In the best situations, the energy user gets a favorable, fixed price for a set amount of energy, resulting in long-term savings. The energy user’s green energy credits get used, and they get the benefit of lower energy costs without actually installing or maintaining equipment.
With a contract for energy credits, the green energy company builds the energy array and then and maintains the wind or solar equipment. As they are producing far more power than they are using, net metering allows them to sell their excess energy back to the power grid. The more favorable a contract they negotiated with the energy user, the bigger the profit the green energy producer can make.

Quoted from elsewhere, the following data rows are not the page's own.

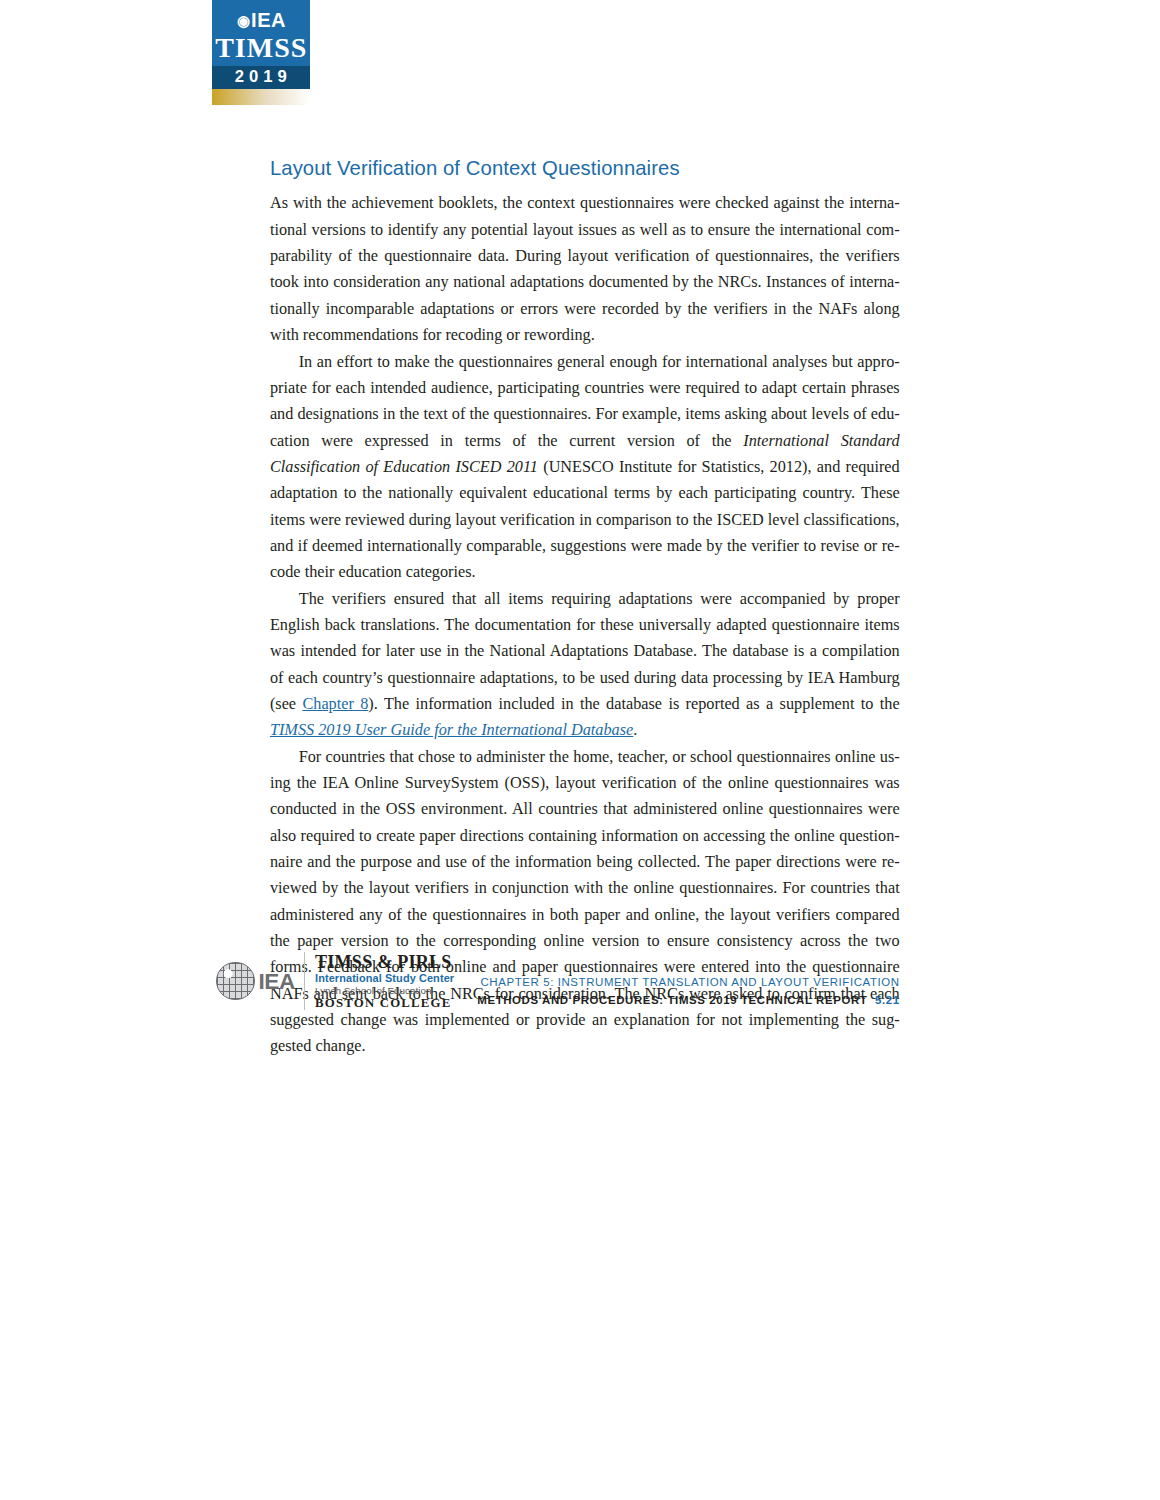◉IEA
TIMSS
2019
Layout Verification of Context Questionnaires
As with the achievement booklets, the context questionnaires were checked against the international versions to identify any potential layout issues as well as to ensure the international comparability of the questionnaire data. During layout verification of questionnaires, the verifiers took into consideration any national adaptations documented by the NRCs. Instances of internationally incomparable adaptations or errors were recorded by the verifiers in the NAFs along with recommendations for recoding or rewording.
In an effort to make the questionnaires general enough for international analyses but appropriate for each intended audience, participating countries were required to adapt certain phrases and designations in the text of the questionnaires. For example, items asking about levels of education were expressed in terms of the current version of the International Standard Classification of Education ISCED 2011 (UNESCO Institute for Statistics, 2012), and required adaptation to the nationally equivalent educational terms by each participating country. These items were reviewed during layout verification in comparison to the ISCED level classifications, and if deemed internationally comparable, suggestions were made by the verifier to revise or recode their education categories.
The verifiers ensured that all items requiring adaptations were accompanied by proper English back translations. The documentation for these universally adapted questionnaire items was intended for later use in the National Adaptations Database. The database is a compilation of each country’s questionnaire adaptations, to be used during data processing by IEA Hamburg (see Chapter 8). The information included in the database is reported as a supplement to the TIMSS 2019 User Guide for the International Database.
For countries that chose to administer the home, teacher, or school questionnaires online using the IEA Online SurveySystem (OSS), layout verification of the online questionnaires was conducted in the OSS environment. All countries that administered online questionnaires were also required to create paper directions containing information on accessing the online questionnaire and the purpose and use of the information being collected. The paper directions were reviewed by the layout verifiers in conjunction with the online questionnaires. For countries that administered any of the questionnaires in both paper and online, the layout verifiers compared the paper version to the corresponding online version to ensure consistency across the two forms. Feedback for both online and paper questionnaires were entered into the questionnaire NAFs and sent back to the NRCs for consideration. The NRCs were asked to confirm that each suggested change was implemented or provide an explanation for not implementing the suggested change.
IEA
TIMSS & PIRLS
International Study Center
Lynch School of Education
BOSTON COLLEGE
CHAPTER 5: INSTRUMENT TRANSLATION AND LAYOUT VERIFICATION
METHODS AND PROCEDURES: TIMSS 2019 TECHNICAL REPORT 5.21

A typical net metering contract specifies sharing per-kilowatt hour credits between the energy user and the green energy developer.
Under Massachusetts laws, the solar energy credits are generous—worth almost the entire supply price plus transmission and distribution charges. If an energy user does not understand the contract and its implications, solar developers can lock energy customers into contracts where the developers are reaping windfall profits—as much as 90 percent of the credit, according to PowerOptions, an energy power buying consortium created in 1996 by Massachusetts Health and Education Facilities Authority (HEFA).
Project Gets Underway
In June 2011, CCHC issued a request for proposals to seek “qualified bidders wishing to use CCHC’s NSTAR electric accounts for the purposes of allocating net metering credits produced by a project…outside of CCHC property.” The RFP was structured to protect CCHC from any financial risk and provide the highest possible value for the credits.
Several developers expressed interest, but were eliminated in the vetting process due to lack of experience, insufficient or non-existent current properties, and/or less-favorable contract payments.
The bids were assessed on a variety of factors including completion dates, capacity, net revenue to CCHC, experience with other large-scale projects, permitting and approval status, and references from other project partners.
While there were many similarities in the final bids, Southern Sky Renewable Energy from Boston stood out for both having its permitting in place and offering the most attractive financial terms for CCHC. It also had a project underway at the Canton Landfill Solar Facility in Canton, Mass., that was similar in size to the project CCHC was seeking.
The fact that the Canton project would be nearly complete before Southern Sky began our project was attractive because they would have a local workforce in place and have a recent project with NSTAR as a reference point for our project. They also offered specific, attractive financial terms to CCHC.
Off-Site: The best solution for CCHC and its partners
For its project with CCHC, Southern Sky proposed building the Ravenbrook Farms Landfill Solar (RFLS) Facility, a 6-megawatt solar farm in Carver, Mass. The landfill had previously been used to dispose of demolition debris, but had remained unused for more than a decade. Southern Sky proposed turning the landfill into a solar farm, which was supported by the town of Carver.
After being awarded the bid, Southern Sky began site prep in early fall 2012.
All engineering, site layout, and technical reviews were completed and construction began in November 2012. The project is slated to begin producing power by mid-summer 2013. We continue to meet regularly on the project with representatives from Southern Sky.
Keeping the core mission in mind: Healthcare
CCHC is a medical facility, not an energy producer. Our cost savings through this project will exceed $300,000 annually.
If we can reap the cost-savings benefits of solar technology without having to maintain or install equipment, we achieve two goals: we support green energy, which is an important corporate objective, and we control our long-term energy costs, which leaves more dollars for our core mission—patient care.